Human error is the stuff of life, but it wasn’t a good moment when Bill’s excited team hoisted the 250kg sheet up to its gaping frame and found it was too big. It should have been 1713cm wide, but was 1731cm instead. The last two digits on the order form had been accidentally transposed.
Money was another area over which Bill refused to get agitated. His building costs almost doubled from a substantial £450,000 to a painful £790,000. ‘The rising costs didn’t scare me,’ Bill said after.
‘My only concern was if the land lost value. Our original budget was just unrealistic. It simply became a question of respecting the architecture and not losing sight of our vision.’
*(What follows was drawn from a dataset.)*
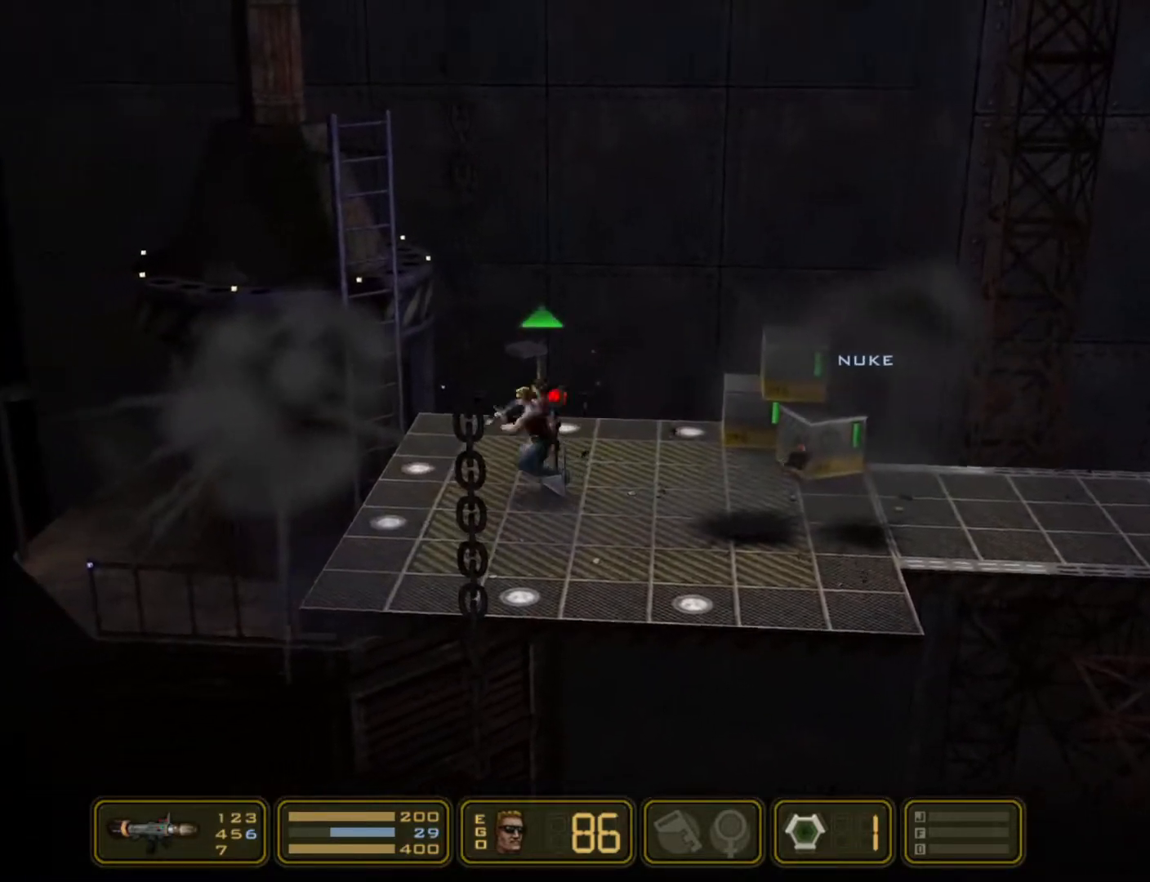
{"keys": ["right"], "events": [[33, "up", "down"], [83, "up", "up"], [133, "up", "down"], [183, "up", "up"], [367, "right", "down"], [417, "left", "up"]]}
That respect ran deep. From Bill’s exquisite soft-opening cabinetry and sliding doors that melt into walls, to his cantilevered floating wood staircase which doesn’t contain a single nail, and which Kevin described as ‘sex without legs’, the internal detailing in this open-plan home is just superb.
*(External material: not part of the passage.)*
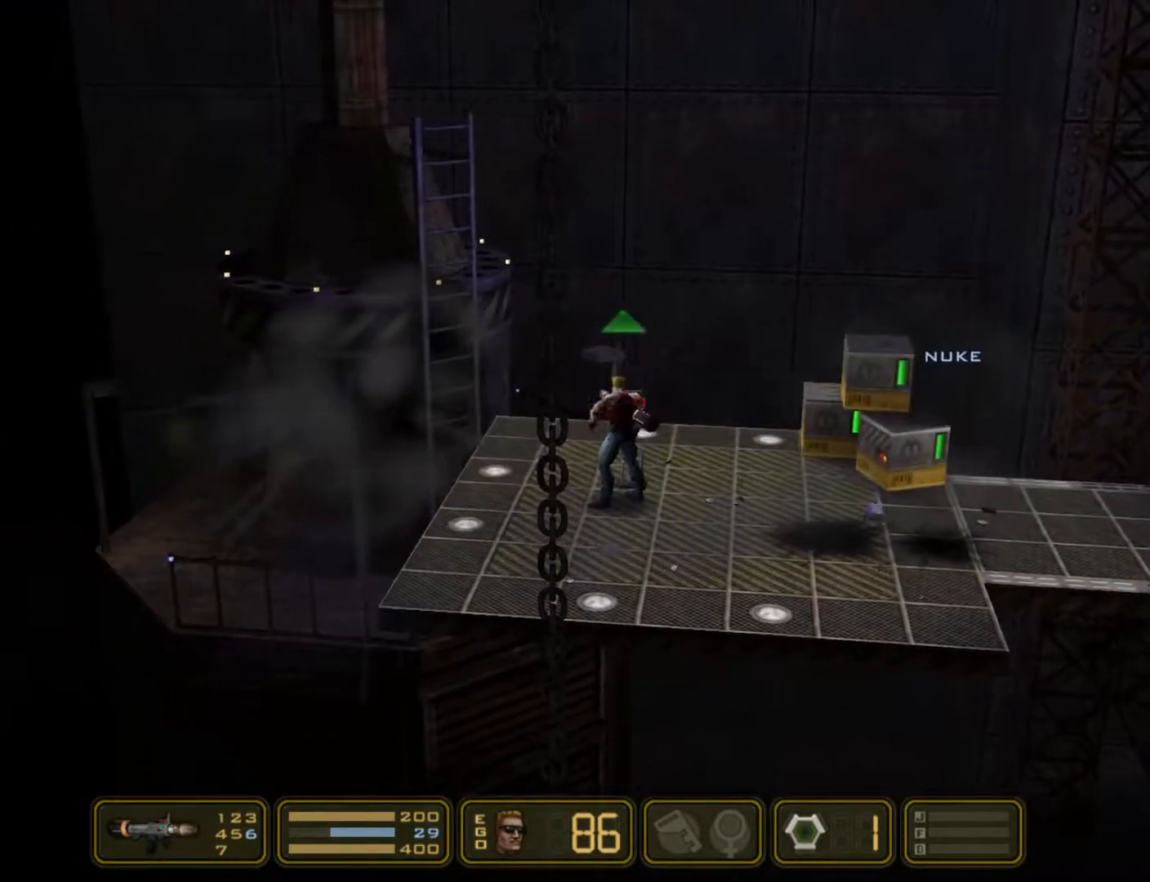
{"keys": ["right"], "events": []}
Equally impressive, none of it compromises the couple’s green principles: Bill and Sarah’s eco research has indeed proved that green is not yuck. In this instance at least, green has also proved costly: Kevin was visibly shocked when Bill admitted his budget had nearly doubled. All the more gratifying, then, for Bill to respond that an offer for that amount was already on the table for the second house.
Life after Grand Designs
Since the TV programme, more offers and eco commissions have followed. The Grand Designs east Dulwich project has not just led to mortgage-free living, it has given Bill a new lease of professional life. It really has, to quote Kevin, shown ‘what you get if you are prepared to put your faith in architecture’.
Bill and Sarah’s new home is part of a growing trend. The desire for space is a big issue in the city, and has led to many urbanites applying for planning on back land sites such as gardens and other small pockets of hidden land.
Whitehall has stipulated that 60% of new housing should be on brownfield sites and ‘town cramming’, as the process has become known, takes the pressure off regenerating former industrial brownfield sites.
Interestingly, gardens in urban areas count as brownfield because they are classified as having ‘been residential’. As Bill found, residents’ key objection is overlooking. So, if you are considering building on a small-scale urban plot, hire an architect who has already done so.
Would he do it again?‘ Absolutely. I now have the spec for a green home, where as before I just had a design,’ says Bill ‘Stand by your dream,’ he added.